I had a map of Carousel in the Carousel Atlas opened up on the table. “Which is why I think you should go directly to Roderick himself. Get some talking in. Really make him nervous. The meeting is in a public place, so he can’t hurt you. If we’re right about Carousel’s plans (or we’re wrong, and Carousel likes our idea), then the cops will scoop you up right there in front of him. He sees you go to jail and thinks you’ll rat on him. Recipe for a midpoint.”
“I get put in a cage and accidentally strangled with dental floss,” Isaac added.
“That part’s optional,” I said. Gallows humor was more than just one of Isaac’s tropes. It was a necessity when planning a friend’s dance with destiny.

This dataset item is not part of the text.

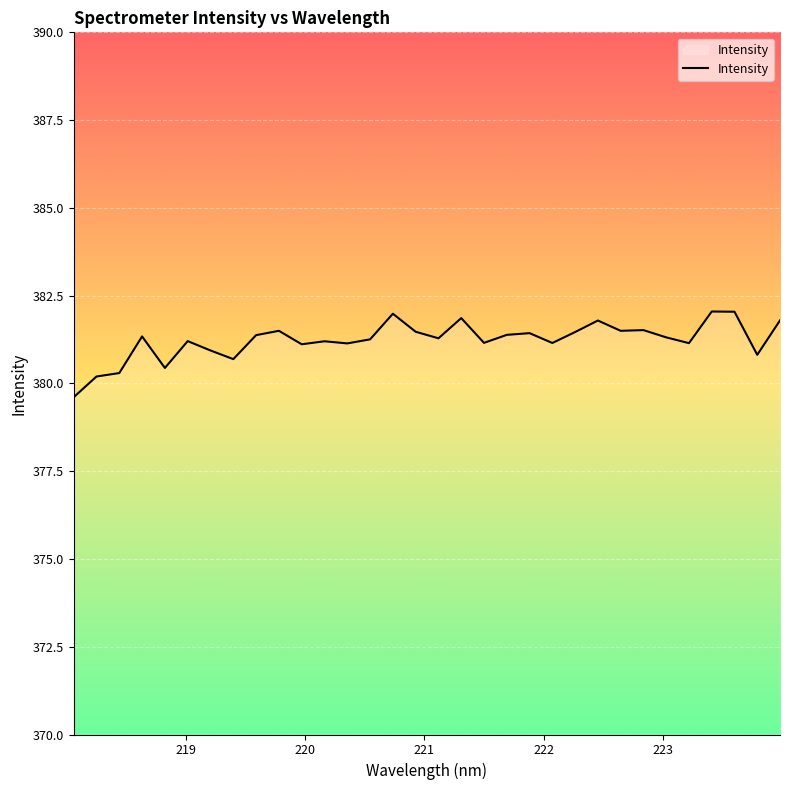

What is the greatest value displayed?

382.0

“And then you guys save me,” Isaac said.
Antoine and I looked at each other,, and he said, “I guess we could do that if we have time.”
“Don’t joke about that part,” Isaac said.
He had been asking us to promise him his survival. We would not make that promise. We couldn’t. We would try our best, but we could not promise. At some point in time, we would have no tricks left up our sleeves.